Free from that threat, Meta’s leaders have devoted the company’s time, money and resources to a new project in recent months.

Zuckerberg—after devoting nearly half a billion dollars of his own private money to swinging the outcome of the 2020 election in Joe Biden’s favor—dove into this massive rebranding and reorganization of Facebook last October, when he changed the company’s name to Meta Platforms Inc.

He plans to spend years and billions of dollars evolving his social media platforms into a nascent virtual reality construct called the “metaverse”—sort of like the internet brought to life, rendered in 3D.

His public Facebook page posts now focus on product announcements, hailing artificial intelligence, and photos of him enjoying life.

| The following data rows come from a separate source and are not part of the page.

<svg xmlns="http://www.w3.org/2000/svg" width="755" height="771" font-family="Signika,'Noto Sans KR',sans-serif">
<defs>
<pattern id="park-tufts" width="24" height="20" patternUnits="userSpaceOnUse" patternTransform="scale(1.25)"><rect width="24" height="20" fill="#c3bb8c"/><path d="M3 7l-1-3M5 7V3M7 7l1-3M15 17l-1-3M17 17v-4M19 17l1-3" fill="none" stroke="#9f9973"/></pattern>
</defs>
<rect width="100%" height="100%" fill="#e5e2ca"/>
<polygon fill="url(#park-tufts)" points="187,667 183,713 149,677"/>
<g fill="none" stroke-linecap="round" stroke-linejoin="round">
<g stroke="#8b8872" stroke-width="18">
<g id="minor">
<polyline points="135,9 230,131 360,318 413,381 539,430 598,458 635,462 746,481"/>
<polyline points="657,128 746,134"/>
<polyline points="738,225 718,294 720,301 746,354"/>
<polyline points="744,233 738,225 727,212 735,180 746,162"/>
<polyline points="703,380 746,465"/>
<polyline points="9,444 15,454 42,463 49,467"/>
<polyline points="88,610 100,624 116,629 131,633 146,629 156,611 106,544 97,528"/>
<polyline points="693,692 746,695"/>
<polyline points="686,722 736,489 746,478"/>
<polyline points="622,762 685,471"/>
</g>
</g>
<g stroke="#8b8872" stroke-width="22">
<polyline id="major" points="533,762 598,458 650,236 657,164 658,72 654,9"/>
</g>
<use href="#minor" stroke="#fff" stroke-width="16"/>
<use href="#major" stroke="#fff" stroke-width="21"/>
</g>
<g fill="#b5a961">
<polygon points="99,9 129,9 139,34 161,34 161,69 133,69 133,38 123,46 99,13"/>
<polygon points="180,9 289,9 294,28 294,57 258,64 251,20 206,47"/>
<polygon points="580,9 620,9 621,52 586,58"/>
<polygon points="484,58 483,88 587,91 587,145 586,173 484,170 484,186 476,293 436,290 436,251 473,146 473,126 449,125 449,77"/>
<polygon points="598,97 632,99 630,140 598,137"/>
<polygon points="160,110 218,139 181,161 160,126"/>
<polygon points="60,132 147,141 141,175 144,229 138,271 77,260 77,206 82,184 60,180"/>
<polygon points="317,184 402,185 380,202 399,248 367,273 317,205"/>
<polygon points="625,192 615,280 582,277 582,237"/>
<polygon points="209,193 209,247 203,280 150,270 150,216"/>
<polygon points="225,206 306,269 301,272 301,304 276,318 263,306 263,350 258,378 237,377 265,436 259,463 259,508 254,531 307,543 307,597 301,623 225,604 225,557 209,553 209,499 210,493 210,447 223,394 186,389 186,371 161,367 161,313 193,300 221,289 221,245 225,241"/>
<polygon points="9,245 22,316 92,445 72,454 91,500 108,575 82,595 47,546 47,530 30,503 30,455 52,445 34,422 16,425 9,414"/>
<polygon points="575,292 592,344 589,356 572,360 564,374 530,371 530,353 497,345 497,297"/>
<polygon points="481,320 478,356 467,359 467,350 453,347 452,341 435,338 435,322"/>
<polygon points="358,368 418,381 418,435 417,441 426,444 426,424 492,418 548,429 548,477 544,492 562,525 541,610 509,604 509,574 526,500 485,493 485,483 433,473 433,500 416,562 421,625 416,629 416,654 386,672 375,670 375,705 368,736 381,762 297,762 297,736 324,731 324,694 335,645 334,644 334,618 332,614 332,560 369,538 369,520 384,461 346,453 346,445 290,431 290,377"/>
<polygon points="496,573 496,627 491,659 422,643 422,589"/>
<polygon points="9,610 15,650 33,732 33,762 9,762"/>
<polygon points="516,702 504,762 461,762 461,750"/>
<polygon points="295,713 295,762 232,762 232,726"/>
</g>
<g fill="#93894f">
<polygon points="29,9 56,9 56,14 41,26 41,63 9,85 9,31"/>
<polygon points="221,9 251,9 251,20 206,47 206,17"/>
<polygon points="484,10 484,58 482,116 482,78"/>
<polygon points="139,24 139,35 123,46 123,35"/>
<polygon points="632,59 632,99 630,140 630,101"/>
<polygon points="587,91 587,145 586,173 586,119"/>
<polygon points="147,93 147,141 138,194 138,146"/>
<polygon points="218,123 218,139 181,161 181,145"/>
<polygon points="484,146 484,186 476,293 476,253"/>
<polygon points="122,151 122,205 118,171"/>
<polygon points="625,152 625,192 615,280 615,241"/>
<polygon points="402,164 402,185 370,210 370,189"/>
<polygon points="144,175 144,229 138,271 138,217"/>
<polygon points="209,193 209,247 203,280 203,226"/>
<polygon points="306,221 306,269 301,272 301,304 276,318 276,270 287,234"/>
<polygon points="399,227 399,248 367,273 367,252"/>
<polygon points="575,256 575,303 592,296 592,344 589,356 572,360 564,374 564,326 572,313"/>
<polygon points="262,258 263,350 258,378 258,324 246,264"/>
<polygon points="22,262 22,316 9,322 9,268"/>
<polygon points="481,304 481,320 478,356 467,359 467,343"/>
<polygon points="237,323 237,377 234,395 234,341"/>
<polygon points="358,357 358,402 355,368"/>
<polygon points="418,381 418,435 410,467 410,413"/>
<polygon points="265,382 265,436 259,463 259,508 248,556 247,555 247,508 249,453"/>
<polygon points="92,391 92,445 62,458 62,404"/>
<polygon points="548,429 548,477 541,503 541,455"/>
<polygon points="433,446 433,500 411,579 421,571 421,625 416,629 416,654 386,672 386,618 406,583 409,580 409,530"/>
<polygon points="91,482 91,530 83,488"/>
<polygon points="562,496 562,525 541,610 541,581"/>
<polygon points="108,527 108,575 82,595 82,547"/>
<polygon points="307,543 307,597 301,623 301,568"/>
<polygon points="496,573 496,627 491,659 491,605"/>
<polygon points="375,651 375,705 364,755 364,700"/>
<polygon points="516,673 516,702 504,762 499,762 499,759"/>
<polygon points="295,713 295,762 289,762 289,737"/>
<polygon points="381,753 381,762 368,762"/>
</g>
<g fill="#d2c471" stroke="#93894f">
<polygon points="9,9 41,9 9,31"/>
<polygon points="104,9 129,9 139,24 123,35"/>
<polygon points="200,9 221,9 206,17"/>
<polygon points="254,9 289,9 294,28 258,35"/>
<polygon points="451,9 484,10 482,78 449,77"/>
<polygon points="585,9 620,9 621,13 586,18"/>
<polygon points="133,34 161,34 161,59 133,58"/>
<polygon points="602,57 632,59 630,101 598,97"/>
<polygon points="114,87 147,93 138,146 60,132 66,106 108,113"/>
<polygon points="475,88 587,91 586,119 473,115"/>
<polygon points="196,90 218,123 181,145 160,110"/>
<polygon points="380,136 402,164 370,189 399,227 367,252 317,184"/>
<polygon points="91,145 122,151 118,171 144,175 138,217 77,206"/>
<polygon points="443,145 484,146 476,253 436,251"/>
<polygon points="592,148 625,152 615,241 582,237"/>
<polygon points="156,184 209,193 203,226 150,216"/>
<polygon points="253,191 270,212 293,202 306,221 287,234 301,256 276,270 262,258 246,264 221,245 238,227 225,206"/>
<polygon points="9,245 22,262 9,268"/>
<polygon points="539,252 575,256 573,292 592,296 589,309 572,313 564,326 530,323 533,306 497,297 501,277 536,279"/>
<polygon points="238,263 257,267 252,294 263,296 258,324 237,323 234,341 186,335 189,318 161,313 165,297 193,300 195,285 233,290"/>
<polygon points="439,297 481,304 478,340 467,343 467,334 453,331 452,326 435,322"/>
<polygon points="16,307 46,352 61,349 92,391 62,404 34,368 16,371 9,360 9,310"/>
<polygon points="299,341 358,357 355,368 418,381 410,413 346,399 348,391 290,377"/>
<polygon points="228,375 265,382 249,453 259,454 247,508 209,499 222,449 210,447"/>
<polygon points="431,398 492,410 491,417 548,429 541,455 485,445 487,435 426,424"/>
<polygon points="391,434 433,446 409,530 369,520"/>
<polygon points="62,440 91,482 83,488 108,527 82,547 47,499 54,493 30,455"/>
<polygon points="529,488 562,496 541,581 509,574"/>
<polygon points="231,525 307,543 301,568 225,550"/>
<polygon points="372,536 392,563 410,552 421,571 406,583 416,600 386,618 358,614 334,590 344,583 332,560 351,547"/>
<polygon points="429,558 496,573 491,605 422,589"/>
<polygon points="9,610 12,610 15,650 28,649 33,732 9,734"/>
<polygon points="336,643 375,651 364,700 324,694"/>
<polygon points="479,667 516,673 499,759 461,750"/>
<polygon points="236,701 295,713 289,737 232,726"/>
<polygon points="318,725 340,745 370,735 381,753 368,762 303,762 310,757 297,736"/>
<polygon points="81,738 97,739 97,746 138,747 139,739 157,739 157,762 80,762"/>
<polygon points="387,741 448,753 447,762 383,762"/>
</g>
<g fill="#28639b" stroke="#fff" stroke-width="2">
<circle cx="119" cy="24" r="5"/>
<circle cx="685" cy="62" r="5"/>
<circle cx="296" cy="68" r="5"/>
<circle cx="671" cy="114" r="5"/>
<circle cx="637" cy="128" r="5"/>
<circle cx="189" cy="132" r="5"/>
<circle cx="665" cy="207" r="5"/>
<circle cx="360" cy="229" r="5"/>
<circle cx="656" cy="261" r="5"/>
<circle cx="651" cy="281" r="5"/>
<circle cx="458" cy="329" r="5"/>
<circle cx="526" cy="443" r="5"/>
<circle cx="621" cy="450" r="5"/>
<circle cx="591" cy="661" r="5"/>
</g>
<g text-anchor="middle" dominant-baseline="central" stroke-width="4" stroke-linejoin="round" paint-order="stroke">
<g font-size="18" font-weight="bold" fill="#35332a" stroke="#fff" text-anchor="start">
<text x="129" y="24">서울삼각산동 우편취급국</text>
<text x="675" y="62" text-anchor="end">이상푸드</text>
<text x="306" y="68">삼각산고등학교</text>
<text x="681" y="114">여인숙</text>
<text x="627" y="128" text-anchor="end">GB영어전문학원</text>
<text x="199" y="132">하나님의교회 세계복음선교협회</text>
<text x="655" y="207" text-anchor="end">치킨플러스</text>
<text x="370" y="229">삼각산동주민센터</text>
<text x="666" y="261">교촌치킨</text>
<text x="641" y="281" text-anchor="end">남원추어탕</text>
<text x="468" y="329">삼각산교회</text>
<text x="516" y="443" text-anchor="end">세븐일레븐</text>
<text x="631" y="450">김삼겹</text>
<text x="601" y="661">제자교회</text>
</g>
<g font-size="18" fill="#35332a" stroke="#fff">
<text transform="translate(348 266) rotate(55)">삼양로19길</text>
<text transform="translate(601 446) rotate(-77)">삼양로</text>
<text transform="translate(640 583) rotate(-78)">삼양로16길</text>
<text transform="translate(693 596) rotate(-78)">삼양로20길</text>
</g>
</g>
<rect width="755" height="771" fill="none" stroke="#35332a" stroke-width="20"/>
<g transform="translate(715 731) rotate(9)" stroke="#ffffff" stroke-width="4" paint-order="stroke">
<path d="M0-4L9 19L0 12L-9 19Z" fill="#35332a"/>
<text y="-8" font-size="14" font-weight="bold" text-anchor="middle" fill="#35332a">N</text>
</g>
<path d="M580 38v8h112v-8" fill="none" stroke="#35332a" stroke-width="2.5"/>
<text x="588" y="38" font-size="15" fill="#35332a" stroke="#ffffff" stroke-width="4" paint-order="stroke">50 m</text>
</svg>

News about election preparedness is announced in company blog posts not written by him.

In one of Zuckerberg’s posts last October, after an ex-Facebook employee leaked internal documents showing how the platform magnifies “hate” and “misinformation,” he defended the company.

He also reminded his followers that he had pushed Congress to modernize regulations around elections for the digital age.

“I know it’s frustrating to see the good work we do get mischaracterized, especially for those of you who are making important contributions across safety, integrity, research and product,” he wrote on Oct. 5. “But I believe that over the long term if we keep trying to do what’s right and delivering experiences that improve people’s lives, it will be better for our community and our business.”

It was the last time he discussed the Menlo Park, California-based company’s election work in a public Facebook post.

With Facebook having posted its first losses ever, it’s clear, however, that the previous formula wasn’t working. The alienation of half its user base, paired with the deterioration of the product itself, was beginning to impact the company’s business in ways that conservatives have long expected—and prayed—that it would.

Whether Zuckerberg can modernize and reinvent the now damaged brand remains to be seen.